No wage growth in over a dozen years, while corporate profits soar

Posted by AzBlueMeanie:

The "one percent" über-rich plutocrats of The Predator Class are enjoying record corporate profits, even after the catastrophe of the "Bush Great Recession."

For the rest of us shlubs toiling in the working class, our increasing productivity has enured to the benefit of the same "one percent," not to us. Real wages have been stagnant since the "Dot Com Bubble Recession" of 2001, and have not recovered.

Dylan Matthews writes at Ezra Klein's Wonkblog, Between 2000 and 2012, American wages grew…not at all:

You can always rely on the Economic Policy Institute for really
depressing charts about just how far behind the U.S. middle class is
falling, and the latest report
from EPI President Lawrence Mishel and economist Heidi Shierholz is no
exception. The paper — titled “A Decade of Flat Wages” — finds exactly
that. Real hourly wages for people at the middle of the wage
distribution were no higher in 2012 than in 2000. While the early 2000s
saw some growth, it’s all been wiped out since the recession hit, and
hasn’t rebounded at all. [Note: Link to the study or article for interactive data charts.]

Screenshot from 2013-08-22 12:52:35

Indeed, those with only a high school diploma have actually seen wages
fall since 2000. College grads saw stagnant wages, while only those with
advanced degrees actually made gains.

Screenshot from 2013-08-22 12:55:37

Here, you may object that the wage figures don’t include other forms
of compensation, like health and dental benefits or pension plans.
That’s very true, though it’s easy to overstate the importance of that
caveat. More spending on health care shows up as increased compensation
but in many (if not most) cases it doesn’t improve peoples’ lives as
much as just giving them that money would. Indeed, it may not even
improve their health more than just giving the money would. As Berkeley inequality expert Emmanuel Saez once put it,
“the argument (of the right) has to be: cash market income of the
bottom 99 percent of adults has stagnated but the bottom 99 percent get
much more expensive private and government provided health care
benefits, some more government transfers, and they have fewer kids. This
does not seem like a great situation, especially from a conservative
point of view.”

In any case, growth in real compensation has been pretty anemic since 2000 too.
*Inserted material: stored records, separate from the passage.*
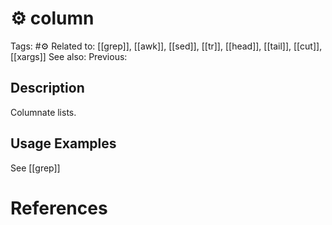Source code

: # ⚙️ column

Tags: #⚙️
Related to: [[grep]], [[awk]], [[sed]], [[tr]], [[head]], [[tail]], [[cut]], [[xargs]]
See also:
Previous:

## Description

Columnate lists.

## Usage Examples

See [[grep]]

# References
Screenshot from 2013-08-22 12:58:31

Get a load of that productivity line, and how much steeper it is than
the compensation lines. That’s not supposed to happen, and for many
decades, it wasn’t.
In 1996, Paul Krugman observed
that from 1977-1992, “the increases in productivity and compensation
have been almost exactly equal. But then how could it be otherwise? Any
difference in the rates of growth of productivity and compensation would
necessarily show up as a fall in labor’s share of national income — and
as everyone who is even slightly familiar with the numbers knows, the
share of compensation in U.S. national income has been quite stable in
recent decades.” That was true when Krugman wrote it. It’s not true
anymore. Labor’s share of national income is experiencing a serious fall. The benefits of productivity growth are going increasingly to owners of capital, not to labor.

Labor_share_of_income

All of this is occurring at a time of record corporate profits. Corporate Profits Soar as Worker Income Limps – NYTimes.com. It is a new Gilded Age. As Sam Cooke sang, "It's been a long, long time coming,
But I know A Change Is Gonna Come, Oh, yes it will."

3 thoughts on “No wage growth in over a dozen years, while corporate profits soar”

  1. The so-called “predator” class needs further examination. Charles Murray’s recent book, “Coming Apart” has identified what he calls the New Upper Class in America.
    He used zip postal codes to identify members of this class. Overwhemlingly, they are located in liberal democratic districts of the country in major urban centers mostly on the
    East and West coast. They tend to be graduates of expensive, private, Ivy League universities which has created the political correctness that afflicts the country today. They benefit from tax laws that they created in their own best interests. The other problem with the above figures is that welfare benefits including free health care, food stamps and section 8 housing and a myriad of other benefits are not included in the declining wages of the middle/working classes. In Connecticut, for example, welfare recipients receive the equilivant of $60,000 a year if they were actually working in the private sector. If this were factored into income data, the wage-earning trend line would look very different.